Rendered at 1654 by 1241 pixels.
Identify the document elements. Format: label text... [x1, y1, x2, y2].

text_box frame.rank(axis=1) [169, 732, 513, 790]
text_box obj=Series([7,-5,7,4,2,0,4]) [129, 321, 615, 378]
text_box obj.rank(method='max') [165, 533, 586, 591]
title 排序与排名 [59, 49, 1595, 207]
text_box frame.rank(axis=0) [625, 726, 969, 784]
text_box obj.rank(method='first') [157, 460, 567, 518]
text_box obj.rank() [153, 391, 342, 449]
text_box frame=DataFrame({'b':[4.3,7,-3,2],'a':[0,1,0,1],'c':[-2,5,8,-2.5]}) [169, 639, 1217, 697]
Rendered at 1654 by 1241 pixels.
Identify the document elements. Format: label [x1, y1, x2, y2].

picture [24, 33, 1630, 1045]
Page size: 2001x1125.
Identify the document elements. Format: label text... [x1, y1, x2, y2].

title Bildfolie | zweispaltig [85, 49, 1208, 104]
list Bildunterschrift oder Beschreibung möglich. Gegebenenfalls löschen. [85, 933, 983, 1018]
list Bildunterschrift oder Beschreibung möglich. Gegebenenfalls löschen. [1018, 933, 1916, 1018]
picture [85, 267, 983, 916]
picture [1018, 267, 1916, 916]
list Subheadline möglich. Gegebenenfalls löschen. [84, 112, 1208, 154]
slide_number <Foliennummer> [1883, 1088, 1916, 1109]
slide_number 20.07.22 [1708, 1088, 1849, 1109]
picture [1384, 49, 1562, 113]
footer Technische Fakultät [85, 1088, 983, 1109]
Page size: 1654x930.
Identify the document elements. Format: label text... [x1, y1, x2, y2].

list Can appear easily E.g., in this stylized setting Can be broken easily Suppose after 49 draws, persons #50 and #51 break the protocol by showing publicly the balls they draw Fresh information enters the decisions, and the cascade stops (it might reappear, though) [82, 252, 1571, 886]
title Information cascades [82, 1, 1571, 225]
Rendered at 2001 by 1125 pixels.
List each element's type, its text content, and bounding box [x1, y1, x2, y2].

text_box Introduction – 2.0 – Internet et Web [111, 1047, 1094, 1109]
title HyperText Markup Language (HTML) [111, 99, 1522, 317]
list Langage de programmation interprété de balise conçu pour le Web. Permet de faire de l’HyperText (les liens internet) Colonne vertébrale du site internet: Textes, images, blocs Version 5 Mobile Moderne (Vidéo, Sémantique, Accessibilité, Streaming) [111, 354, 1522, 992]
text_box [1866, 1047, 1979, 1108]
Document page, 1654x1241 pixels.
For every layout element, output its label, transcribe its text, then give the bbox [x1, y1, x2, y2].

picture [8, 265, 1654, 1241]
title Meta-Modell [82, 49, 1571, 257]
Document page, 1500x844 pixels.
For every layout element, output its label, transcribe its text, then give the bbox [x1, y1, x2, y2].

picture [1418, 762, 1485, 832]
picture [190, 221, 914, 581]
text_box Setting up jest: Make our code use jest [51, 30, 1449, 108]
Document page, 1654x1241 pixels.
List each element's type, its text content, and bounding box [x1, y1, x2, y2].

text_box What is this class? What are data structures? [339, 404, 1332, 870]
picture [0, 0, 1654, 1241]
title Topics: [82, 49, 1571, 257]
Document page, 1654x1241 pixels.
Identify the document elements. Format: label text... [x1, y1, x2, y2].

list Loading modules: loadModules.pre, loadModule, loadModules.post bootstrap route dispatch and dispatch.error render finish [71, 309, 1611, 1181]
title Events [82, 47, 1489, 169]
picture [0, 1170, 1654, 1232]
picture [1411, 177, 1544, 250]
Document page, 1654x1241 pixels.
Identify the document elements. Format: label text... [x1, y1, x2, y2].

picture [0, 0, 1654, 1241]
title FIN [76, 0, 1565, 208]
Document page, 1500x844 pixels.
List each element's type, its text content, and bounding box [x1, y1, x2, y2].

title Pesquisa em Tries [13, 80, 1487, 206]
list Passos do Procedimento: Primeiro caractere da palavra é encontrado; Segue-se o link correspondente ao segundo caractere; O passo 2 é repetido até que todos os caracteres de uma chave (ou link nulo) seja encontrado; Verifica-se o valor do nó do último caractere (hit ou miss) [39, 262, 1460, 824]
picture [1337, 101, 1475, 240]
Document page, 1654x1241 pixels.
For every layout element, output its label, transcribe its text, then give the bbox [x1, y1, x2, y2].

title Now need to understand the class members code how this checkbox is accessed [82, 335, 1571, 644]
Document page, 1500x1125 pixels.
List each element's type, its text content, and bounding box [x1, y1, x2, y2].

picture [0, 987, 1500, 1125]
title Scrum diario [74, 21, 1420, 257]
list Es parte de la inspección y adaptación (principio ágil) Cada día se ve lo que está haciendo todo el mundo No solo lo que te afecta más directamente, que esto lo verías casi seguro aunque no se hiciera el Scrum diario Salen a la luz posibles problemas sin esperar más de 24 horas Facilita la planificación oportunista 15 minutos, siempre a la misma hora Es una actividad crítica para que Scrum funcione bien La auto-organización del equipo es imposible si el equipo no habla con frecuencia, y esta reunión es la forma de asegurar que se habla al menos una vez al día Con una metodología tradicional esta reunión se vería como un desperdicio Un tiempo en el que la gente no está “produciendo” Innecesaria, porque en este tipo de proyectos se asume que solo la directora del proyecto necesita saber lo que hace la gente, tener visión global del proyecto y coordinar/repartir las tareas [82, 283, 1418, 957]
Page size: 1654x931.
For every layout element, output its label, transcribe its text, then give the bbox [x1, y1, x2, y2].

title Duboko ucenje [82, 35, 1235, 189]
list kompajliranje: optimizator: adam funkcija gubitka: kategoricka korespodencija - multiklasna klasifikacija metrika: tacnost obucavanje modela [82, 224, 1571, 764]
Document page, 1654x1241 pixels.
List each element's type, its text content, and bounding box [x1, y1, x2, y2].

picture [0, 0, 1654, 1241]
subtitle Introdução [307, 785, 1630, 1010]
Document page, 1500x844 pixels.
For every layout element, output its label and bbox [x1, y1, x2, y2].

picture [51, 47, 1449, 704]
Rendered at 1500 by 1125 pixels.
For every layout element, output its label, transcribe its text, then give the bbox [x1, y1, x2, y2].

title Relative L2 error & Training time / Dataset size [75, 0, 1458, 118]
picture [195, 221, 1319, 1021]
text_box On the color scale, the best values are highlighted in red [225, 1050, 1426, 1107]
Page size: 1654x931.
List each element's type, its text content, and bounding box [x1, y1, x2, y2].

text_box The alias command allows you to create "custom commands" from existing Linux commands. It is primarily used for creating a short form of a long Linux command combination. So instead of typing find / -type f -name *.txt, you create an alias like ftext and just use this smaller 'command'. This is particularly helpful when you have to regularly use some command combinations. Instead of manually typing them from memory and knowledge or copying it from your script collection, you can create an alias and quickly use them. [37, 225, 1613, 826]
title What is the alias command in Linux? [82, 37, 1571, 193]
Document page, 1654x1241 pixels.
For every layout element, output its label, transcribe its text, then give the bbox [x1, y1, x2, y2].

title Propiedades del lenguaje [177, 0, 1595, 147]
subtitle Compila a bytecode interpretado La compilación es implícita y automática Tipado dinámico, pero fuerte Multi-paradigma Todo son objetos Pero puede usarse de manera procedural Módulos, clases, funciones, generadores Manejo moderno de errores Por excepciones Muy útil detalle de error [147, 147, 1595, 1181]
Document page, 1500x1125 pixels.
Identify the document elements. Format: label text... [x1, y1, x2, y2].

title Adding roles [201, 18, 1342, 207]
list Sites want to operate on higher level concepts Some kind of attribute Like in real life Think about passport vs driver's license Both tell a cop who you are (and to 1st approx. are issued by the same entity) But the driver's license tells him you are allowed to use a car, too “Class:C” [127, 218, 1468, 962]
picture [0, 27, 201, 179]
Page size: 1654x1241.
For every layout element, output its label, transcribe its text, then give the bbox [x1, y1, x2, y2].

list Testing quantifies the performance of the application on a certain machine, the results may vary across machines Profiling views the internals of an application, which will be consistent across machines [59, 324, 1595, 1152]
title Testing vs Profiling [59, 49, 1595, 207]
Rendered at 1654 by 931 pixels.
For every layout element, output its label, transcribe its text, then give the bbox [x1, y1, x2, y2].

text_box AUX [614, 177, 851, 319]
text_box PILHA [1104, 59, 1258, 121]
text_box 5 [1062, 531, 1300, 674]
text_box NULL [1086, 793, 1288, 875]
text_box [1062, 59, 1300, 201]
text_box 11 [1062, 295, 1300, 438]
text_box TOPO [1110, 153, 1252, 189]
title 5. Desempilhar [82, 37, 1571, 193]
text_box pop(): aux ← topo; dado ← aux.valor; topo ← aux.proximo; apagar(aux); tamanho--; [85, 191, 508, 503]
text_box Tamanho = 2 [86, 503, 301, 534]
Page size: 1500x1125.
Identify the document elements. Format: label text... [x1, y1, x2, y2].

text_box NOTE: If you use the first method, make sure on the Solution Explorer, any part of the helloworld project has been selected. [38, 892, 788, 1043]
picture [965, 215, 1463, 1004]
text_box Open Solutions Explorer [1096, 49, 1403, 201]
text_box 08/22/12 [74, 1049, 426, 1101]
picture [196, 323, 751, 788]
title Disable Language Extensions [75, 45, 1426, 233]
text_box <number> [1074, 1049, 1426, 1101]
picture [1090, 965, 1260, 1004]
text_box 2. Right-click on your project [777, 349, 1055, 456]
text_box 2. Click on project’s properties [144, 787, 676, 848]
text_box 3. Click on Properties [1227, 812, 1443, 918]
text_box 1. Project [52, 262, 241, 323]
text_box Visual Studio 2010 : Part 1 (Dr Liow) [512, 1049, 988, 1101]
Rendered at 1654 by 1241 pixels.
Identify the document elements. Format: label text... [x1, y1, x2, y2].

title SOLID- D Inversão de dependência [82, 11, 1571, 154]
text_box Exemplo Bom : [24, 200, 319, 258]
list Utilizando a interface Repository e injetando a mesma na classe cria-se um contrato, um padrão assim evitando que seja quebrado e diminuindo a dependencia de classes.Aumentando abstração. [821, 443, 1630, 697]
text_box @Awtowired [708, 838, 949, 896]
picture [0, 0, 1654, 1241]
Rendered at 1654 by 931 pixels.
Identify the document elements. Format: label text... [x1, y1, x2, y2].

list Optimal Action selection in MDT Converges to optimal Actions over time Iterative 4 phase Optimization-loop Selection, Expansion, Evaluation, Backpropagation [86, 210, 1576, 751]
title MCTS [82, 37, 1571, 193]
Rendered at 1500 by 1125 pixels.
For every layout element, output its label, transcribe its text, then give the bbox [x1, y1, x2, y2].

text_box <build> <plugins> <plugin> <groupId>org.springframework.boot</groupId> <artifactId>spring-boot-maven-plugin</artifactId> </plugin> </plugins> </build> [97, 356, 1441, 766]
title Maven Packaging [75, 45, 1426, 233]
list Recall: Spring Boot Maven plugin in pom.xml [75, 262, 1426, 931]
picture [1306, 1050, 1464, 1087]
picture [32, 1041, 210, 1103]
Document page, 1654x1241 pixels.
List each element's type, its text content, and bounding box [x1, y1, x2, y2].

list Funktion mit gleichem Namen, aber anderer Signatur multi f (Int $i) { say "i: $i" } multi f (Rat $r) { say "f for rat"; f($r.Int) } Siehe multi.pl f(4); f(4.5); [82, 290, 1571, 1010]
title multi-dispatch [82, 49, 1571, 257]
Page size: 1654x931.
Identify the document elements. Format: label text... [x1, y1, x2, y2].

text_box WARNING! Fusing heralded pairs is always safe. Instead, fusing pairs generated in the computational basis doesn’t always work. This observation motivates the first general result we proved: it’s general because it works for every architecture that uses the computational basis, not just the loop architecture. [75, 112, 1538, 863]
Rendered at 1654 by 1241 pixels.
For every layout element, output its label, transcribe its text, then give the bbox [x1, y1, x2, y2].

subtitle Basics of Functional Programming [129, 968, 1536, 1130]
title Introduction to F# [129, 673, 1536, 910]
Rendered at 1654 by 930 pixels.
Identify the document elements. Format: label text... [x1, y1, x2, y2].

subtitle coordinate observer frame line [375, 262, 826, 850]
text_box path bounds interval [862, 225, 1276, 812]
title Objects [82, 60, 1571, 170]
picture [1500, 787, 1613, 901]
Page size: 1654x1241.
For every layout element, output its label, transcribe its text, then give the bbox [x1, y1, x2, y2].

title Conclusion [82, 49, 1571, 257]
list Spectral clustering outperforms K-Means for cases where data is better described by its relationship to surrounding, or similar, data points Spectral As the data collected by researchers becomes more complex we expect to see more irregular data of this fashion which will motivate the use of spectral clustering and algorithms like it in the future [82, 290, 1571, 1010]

• • • • •

Can you update the entries from the line with "Rendered at 2001 by 1125 pixels." up to and including the line with "title FIN [76, 0, 1565, 208]", swapping every "Document page" for "Slide image" and leaving all else as it is?

Rendered at 2001 by 1125 pixels.
List each element's type, its text content, and bounding box [x1, y1, x2, y2].

text_box Introduction – 2.0 – Internet et Web [111, 1047, 1094, 1109]
title HyperText Markup Language (HTML) [111, 99, 1522, 317]
list Langage de programmation interprété de balise conçu pour le Web. Permet de faire de l’HyperText (les liens internet) Colonne vertébrale du site internet: Textes, images, blocs Version 5 Mobile Moderne (Vidéo, Sémantique, Accessibilité, Streaming) [111, 354, 1522, 992]
text_box [1866, 1047, 1979, 1108]
Slide image, 1654x1241 pixels.
For every layout element, output its label, transcribe its text, then give the bbox [x1, y1, x2, y2].

picture [8, 265, 1654, 1241]
title Meta-Modell [82, 49, 1571, 257]
Slide image, 1500x844 pixels.
For every layout element, output its label, transcribe its text, then give the bbox [x1, y1, x2, y2].

picture [1418, 762, 1485, 832]
picture [190, 221, 914, 581]
text_box Setting up jest: Make our code use jest [51, 30, 1449, 108]
Slide image, 1654x1241 pixels.
List each element's type, its text content, and bounding box [x1, y1, x2, y2].

text_box What is this class? What are data structures? [339, 404, 1332, 870]
picture [0, 0, 1654, 1241]
title Topics: [82, 49, 1571, 257]
Slide image, 1654x1241 pixels.
Identify the document elements. Format: label text... [x1, y1, x2, y2].

list Loading modules: loadModules.pre, loadModule, loadModules.post bootstrap route dispatch and dispatch.error render finish [71, 309, 1611, 1181]
title Events [82, 47, 1489, 169]
picture [0, 1170, 1654, 1232]
picture [1411, 177, 1544, 250]
Slide image, 1654x1241 pixels.
Identify the document elements. Format: label text... [x1, y1, x2, y2].

picture [0, 0, 1654, 1241]
title FIN [76, 0, 1565, 208]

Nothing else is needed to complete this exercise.